Revenues were $632.4 million for the third quarter of 2019 compared with $789.0 million for the same period last year.
“As expected, our third quarter results were attributable to a continued weak ethanol margin environment that began to show improvement in late September,” comments Todd Becker, president and chief executive officer. “Based on the current environment, we have seen ethanol margins turn positive for our platform, which should result in a positive outlook for cash flow from operations for the fourth quarter.
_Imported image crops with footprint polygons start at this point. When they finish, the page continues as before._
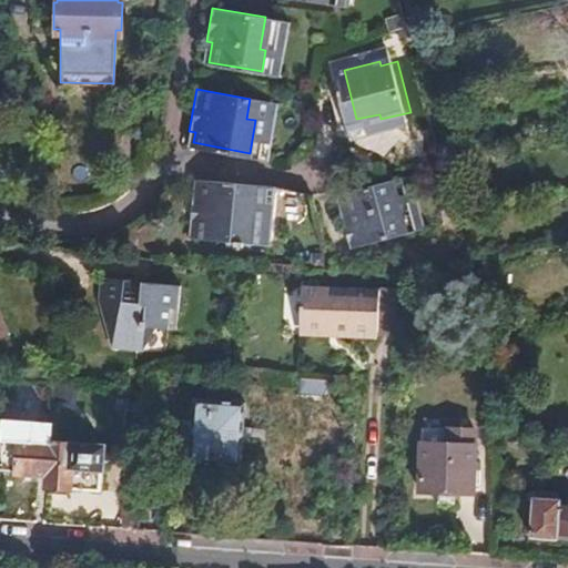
[(251,183),(194,175),(191,209),(183,208),(180,234),(237,242),(240,222),(245,223),(251,183)]
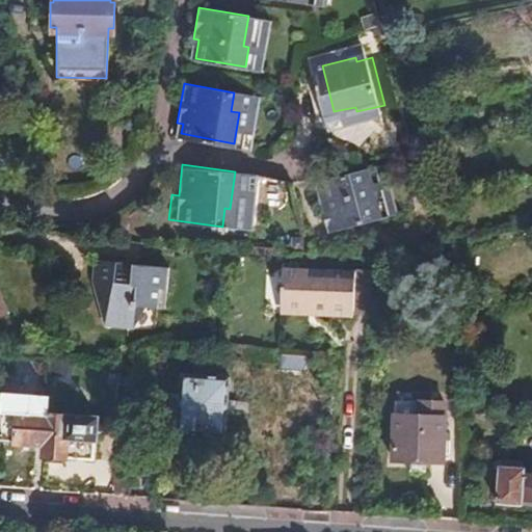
[(335,185),(329,186),(342,229),(386,220),(379,193),(383,192),(377,168),(334,178),(335,185)]
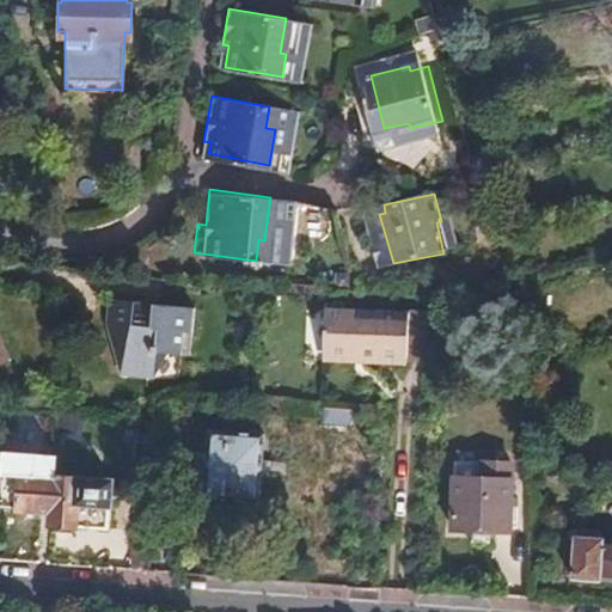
[(112,324),(115,301),(116,295),(110,294),(106,324),(120,371),(154,375),(167,348),(158,346),(147,368),(124,365),(112,324)]
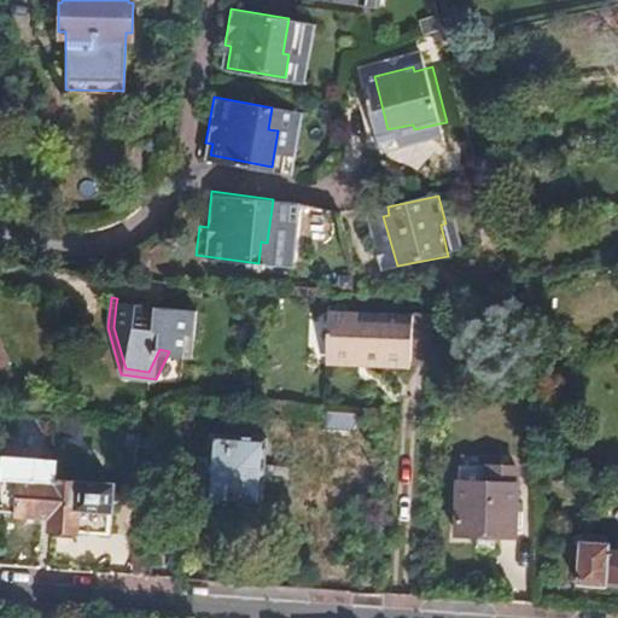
[(117,298),(116,304),(147,308),(149,302),(117,298)]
While margins remain volatile, we have seen some industry rationalization taking place and our balance sheet strength and strategic initiatives have put us in a very good position to take advantage of the recent expansion in ethanol margins.
“During the quarter we made significant strides both strategically and operationally," Becker continues. "We were successful in selling a 50% share of our cattle feeding business to a group of strategic investors enabling us to take the business off balance sheet and provide investors better clarity of our financial strength. More importantly, our operating expense per gallon continues to decline as we move into the expanded construction phase of our project 24 and operate at higher utilization rates. Finally, consistent with our previous messaging, we supported our share value by investing in substantial open market share repurchases during the third quarter and the beginning of the fourth quarter totaling approximately $21.8 million for 2.2 million shares.”
Green Plains Inc. also announces its board of directors approved an increase in the current share repurchase authorization by $100 million during October of 2019.
The authorization now totals $200 million, with approximately $119 million available under the repurchase program authorized by the Board of Directors in 2014.
Green Plains Inc. is also announces it has signed a definitive agreement to sell its 50% joint venture interest in JGP Energy Partners LLC to its partner, Jefferson Energy Holdings LLC, a subsidiary of Fortress Transportation and Infrastructure Investors LLC for $29 million. The transaction is expected to close on or before December 15, 2019.
“Based on current energy infrastructure markets, and our ability to secure long term competitive elevation agreements at third party terminals, selling our interest in this terminal will allow us to re-deploy capital into our current projects and achieve higher returns for our shareholders,” comments Becker.
“We expect commissioning of our protein project in Shenandoah, IA late in the 4th quarter with full production rates approximately 60 days thereafter," he continues. "More importantly, we have signed a term sheet with one of the premier pet food raw material processors and suppliers in the industry. Initially, this customer will guarantee purchase of 60% of Shenandoah’s production, priced at a premium to high protein soymeal prices and we continue negotiations for the remainder of the production along with the potential for a second location to be named. This, we believe, validates the expected returns of the project which gives us the confidence to continue to build out the high protein technology throughout the platform.
“We completed the first Project 24 upgrade at our Wood River, NE ethanol facility and the plant is ramping up to its operating capacity this week,” says Becker. “This upgrade is transformational in terms of operating cost per gallon related to the base technology of the plant. This location will now be one of our lowest operating costs plants per gallon and clearly puts this plant in the top 10% of all plants in the industry. This investment in Wood River, more importantly, reduces its carbon intensity score in order to take advantage of markets that pay premiums for low carbon fuels. We continue on our path to 24 cents a gallon by the middle of 2020 and believe we might achieve lower costs based on the preliminary results of the first project.
“We are encouraged that the recent announcements by the EPA and the potential trade deal with China will turn what we believe could be tail winds for the ethanol industry,” concludes Becker. “With that said, for the first time in over a year, we are experiencing positive ethanol margins in the current period. While cautious in our guidance, it is nice to see our projects over the last two years have put the company in the position to have these discussions.”